Comme jouer un dinosaure ou un dragon, incarner Hitler promet un sacré changement de perspective. Ajoutés à cela la gêne historique et le mauvais esprit moqueur souvent affiliés à la période, vous voila devant un jeu qui semble en avoir dans le pantalon. Secret Hitler n’est pourtant pas un jeu fondamentalement dénonciateur, moqueur, cynique ou destiné à choquer. C’est avant tout un excellent jeu de déduction qui tranche très fortement avec tous les clones de Loup-garou. Sa grande force ? Des actions semi-secrètes et des éléments décisionnels qui donnent, par à-coups de bluff et de stratégie, des indices discrètement concrets mais pas systématiquement fiables sur l’identité des joueurs. Un jeu intelligent et bien posé.

L’un des créateurs du jeu raconte, pour notre grand plaisir de curieux, ses aléas prototypiques et met à plat la force logique du jeu. À noter que le second co-créateur participa aussi à la naissance de Cards against humanity, au mauvais esprit bien différent. Il nous offre d’ailleurs une leçon de design massivement intéressante.
Le jeu est disponible à l’impression tout en bas du site web qui lui est dédié. Ses règles ne figurent en revanche que sur boardgamegeek. Bien qu’on puisse y trouver une version bulgare, Secret Hitler ne dispose pas encore de traduction en français.
Secret Hitler se joue entre 5 et 10 joueurs. Pour en profiter, il vous faudra imprimer une toute petite tripotée de cartes et tuiles diverses: 4 plateaux d’une page chacun (vous n’en utiliserez que 2 par partie), 2 promontoires à rôles, 17 tuiles législatives, 40 cartes. Le PNP étant d’origine en nuances de gris, libre à vous de jouer avec le papier pour y apporter l’opposition visuelle de votre choix.
Chaque joueur va recevoir une faction secrète. Il y a plus de libéraux que de fascistes et parmi les fascistes, il y a Hitler. Les fascistes se connaissent et savent qui est Hitler. Les libéraux et Hitler lui même n’en savent rien. Les libéraux gagnent si il arrivent à faire passer 6 lois de leur camp ou si ils tuent Hitler. Les fascistes gagnent si ils font passer 5 lois ou si Hitler accède au poste de chancelier au bout de trois de leurs lois.

DONNÉES FOURNIES:
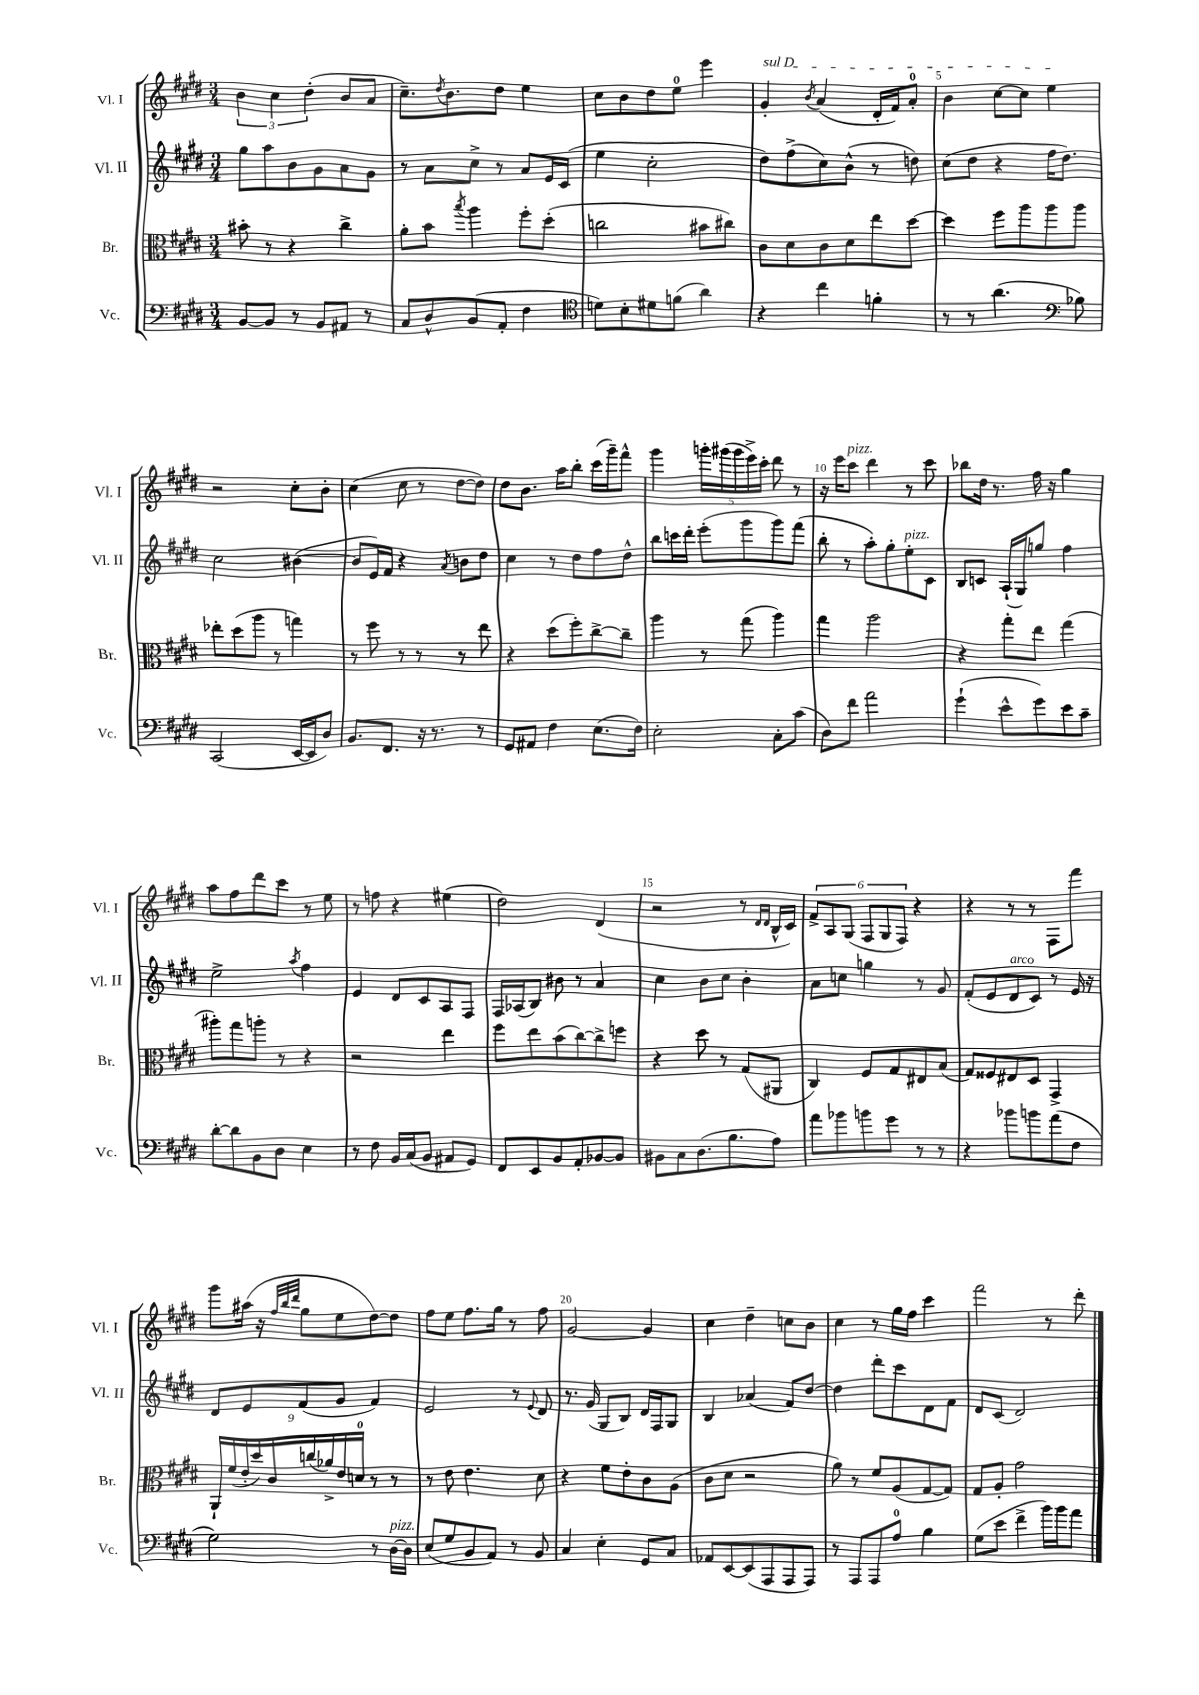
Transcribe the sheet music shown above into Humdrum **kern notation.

TRAVAIL À FAIRE:
#1 D'après le passage choisi, quelles pièces faut-il imprimer pour jouer à Secret Hitler ? Donnez chacune avec sa quantité.
#2 Selon le passage choisi, combien de lois de leur camp les libéraux doivent-ils faire passer pour gagner ?
#3 Pourquoi le passage choisi laisse-t-il les joueurs libres de jouer avec le papier lors de l'impression ? Répondez en une à trois phrases.

RÉSULTATS DE L'EXERCICE:
#1
- 4 plateaux d'une page chacun, dont 2 seulement servent par partie
- 2 promontoires à rôles
- 17 tuiles législatives
- 40 cartes

#2 Ils doivent faire passer 6 lois.

#3 Le PNP est à l'origine en nuances de gris. Chacun peut donc choisir son papier pour obtenir l'opposition visuelle qu'il préfère.